▶ **Dataset**:

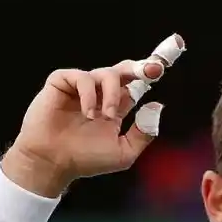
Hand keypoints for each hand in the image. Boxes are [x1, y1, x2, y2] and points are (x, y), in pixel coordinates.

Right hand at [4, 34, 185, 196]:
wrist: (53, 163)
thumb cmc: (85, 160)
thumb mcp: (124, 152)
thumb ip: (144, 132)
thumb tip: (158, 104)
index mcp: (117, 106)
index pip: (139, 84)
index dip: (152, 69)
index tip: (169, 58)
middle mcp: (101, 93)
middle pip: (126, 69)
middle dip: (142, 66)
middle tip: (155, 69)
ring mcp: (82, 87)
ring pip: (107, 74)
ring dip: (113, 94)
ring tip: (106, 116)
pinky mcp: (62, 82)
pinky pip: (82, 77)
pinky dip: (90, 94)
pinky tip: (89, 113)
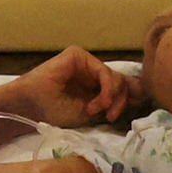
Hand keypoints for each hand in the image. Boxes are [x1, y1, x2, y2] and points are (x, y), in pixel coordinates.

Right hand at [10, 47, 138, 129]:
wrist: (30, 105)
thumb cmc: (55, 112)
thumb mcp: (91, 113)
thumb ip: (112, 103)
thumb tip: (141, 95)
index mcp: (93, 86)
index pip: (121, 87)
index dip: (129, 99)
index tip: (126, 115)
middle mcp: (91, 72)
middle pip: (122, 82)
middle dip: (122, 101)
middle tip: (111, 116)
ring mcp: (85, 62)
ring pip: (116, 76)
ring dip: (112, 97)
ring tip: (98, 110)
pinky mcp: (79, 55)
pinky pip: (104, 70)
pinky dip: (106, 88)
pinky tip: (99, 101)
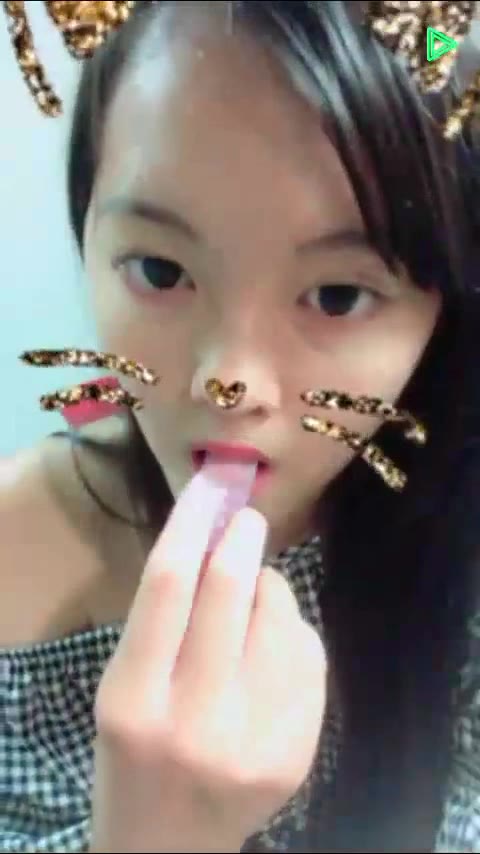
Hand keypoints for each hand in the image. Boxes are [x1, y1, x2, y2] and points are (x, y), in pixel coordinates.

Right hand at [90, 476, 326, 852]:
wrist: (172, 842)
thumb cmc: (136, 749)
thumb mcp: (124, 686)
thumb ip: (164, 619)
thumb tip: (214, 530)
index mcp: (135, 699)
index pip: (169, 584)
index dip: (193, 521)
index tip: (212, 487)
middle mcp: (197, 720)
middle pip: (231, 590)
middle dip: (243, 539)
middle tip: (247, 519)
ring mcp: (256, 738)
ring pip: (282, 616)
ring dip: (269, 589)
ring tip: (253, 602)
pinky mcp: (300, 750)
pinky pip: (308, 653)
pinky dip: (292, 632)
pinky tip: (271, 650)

▶ **Work order**: Gather all lines from the listing above in which "thumb" occurs.

▶ **Solution to this exercise**:
thumb cmc: (85, 160)
thumb mcp: (124, 152)
thumb ip: (144, 132)
thumb tip: (158, 104)
thumb cmc: (55, 112)
thumb mcp: (91, 113)
thumb ip: (112, 103)
thumb tip: (141, 95)
thumb cmc: (136, 749)
thumb mcp: (124, 686)
thumb ip: (164, 619)
thumb tip: (214, 530)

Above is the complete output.